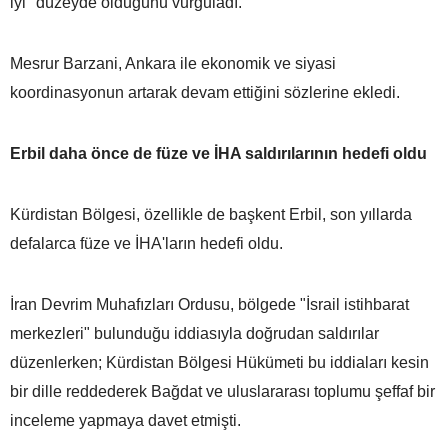
iyi" düzeyde olduğunu vurguladı.
Mesrur Barzani, Ankara ile ekonomik ve siyasi
koordinasyonun artarak devam ettiğini sözlerine ekledi.
Erbil daha önce de füze ve İHA saldırılarının hedefi oldu
Kürdistan Bölgesi, özellikle de başkent Erbil, son yıllarda
defalarca füze ve İHA'ların hedefi oldu.
İran Devrim Muhafızları Ordusu, bölgede "İsrail istihbarat
merkezleri" bulunduğu iddiasıyla doğrudan saldırılar
düzenlerken; Kürdistan Bölgesi Hükümeti bu iddiaları kesin
bir dille reddederek Bağdat ve uluslararası toplumu şeffaf bir
inceleme yapmaya davet etmişti.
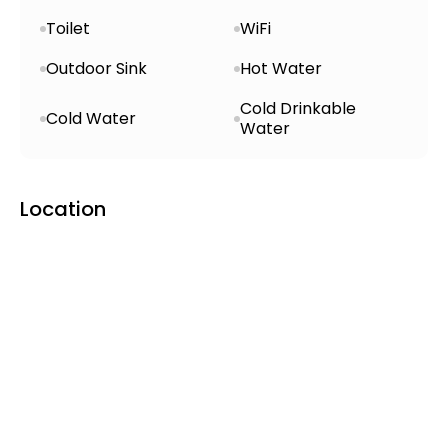
Toilet
WiFi
Outdoor Sink
Hot Water
Cold Drinkable
Cold Water
Water
Location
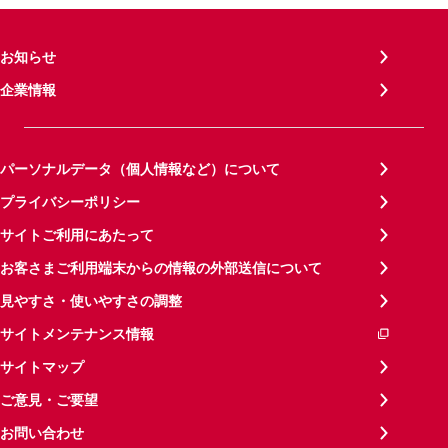
お知らせ
企業情報
パーソナルデータ（個人情報など）について
プライバシーポリシー
サイトご利用にあたって
お客さまご利用端末からの情報の外部送信について
見やすさ・使いやすさの調整
サイトメンテナンス情報
サイトマップ
ご意見・ご要望
お問い合わせ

◇ ◇ ◇ ◇ ◇

> Work item
The full material above must be output verbatim, minus any pictures.

> Result for this task
iyi" düzeyde olduğunu vurguladı.
Mesrur Barzani, Ankara ile ekonomik ve siyasi
koordinasyonun artarak devam ettiğini sözlerine ekledi.
Erbil daha önce de füze ve İHA saldırılarının hedefi oldu
Kürdistan Bölgesi, özellikle de başkent Erbil, son yıllarda
defalarca füze ve İHA'ların hedefi oldu.
İran Devrim Muhafızları Ordusu, bölgede "İsrail istihbarat
merkezleri" bulunduğu iddiasıyla doğrudan saldırılar
düzenlerken; Kürdistan Bölgesi Hükümeti bu iddiaları kesin
bir dille reddederek Bağdat ve uluslararası toplumu şeffaf bir
inceleme yapmaya davet etmişti.
Toilet
WiFi
Outdoor Sink
Hot Water
Cold Drinkable
Cold Water
Water
Location
お知らせ
企業情報
パーソナルデータ（個人情報など）について
プライバシーポリシー
サイトご利用にあたって
お客さまご利用端末からの情報の外部送信について
見やすさ・使いやすさの調整
サイトメンテナンス情報
サイトマップ
ご意見・ご要望
お問い合わせ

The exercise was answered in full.